### [Task prompt]
Go through the records underneath and write each one out again exactly.

╭─ Data extract

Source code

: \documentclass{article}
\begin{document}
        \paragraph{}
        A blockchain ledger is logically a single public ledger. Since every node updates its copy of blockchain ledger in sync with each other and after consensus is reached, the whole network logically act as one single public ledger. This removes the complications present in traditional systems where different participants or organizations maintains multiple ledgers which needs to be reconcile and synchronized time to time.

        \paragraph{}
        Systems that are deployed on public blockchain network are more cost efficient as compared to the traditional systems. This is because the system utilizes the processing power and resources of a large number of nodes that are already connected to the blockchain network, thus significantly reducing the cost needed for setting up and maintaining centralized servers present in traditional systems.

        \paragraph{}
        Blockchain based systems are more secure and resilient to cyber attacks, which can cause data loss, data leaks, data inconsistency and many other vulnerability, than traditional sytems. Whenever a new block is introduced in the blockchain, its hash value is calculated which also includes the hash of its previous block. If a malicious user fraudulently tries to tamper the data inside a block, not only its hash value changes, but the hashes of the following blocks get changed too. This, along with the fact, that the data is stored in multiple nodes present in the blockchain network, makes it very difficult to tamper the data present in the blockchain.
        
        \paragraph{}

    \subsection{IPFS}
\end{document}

╰─

### [Task answer]
Source code

: \documentclass{article}
\begin{document}
        \paragraph{}
        A blockchain ledger is logically a single public ledger. Since every node updates its copy of blockchain ledger in sync with each other and after consensus is reached, the whole network logically act as one single public ledger. This removes the complications present in traditional systems where different participants or organizations maintains multiple ledgers which needs to be reconcile and synchronized time to time.

        \paragraph{}
        Systems that are deployed on public blockchain network are more cost efficient as compared to the traditional systems. This is because the system utilizes the processing power and resources of a large number of nodes that are already connected to the blockchain network, thus significantly reducing the cost needed for setting up and maintaining centralized servers present in traditional systems.

        \paragraph{}
        Blockchain based systems are more secure and resilient to cyber attacks, which can cause data loss, data leaks, data inconsistency and many other vulnerability, than traditional sytems. Whenever a new block is introduced in the blockchain, its hash value is calculated which also includes the hash of its previous block. If a malicious user fraudulently tries to tamper the data inside a block, not only its hash value changes, but the hashes of the following blocks get changed too. This, along with the fact, that the data is stored in multiple nodes present in the blockchain network, makes it very difficult to tamper the data present in the blockchain.
        
        \paragraph{}

    \subsection{IPFS}
\end{document}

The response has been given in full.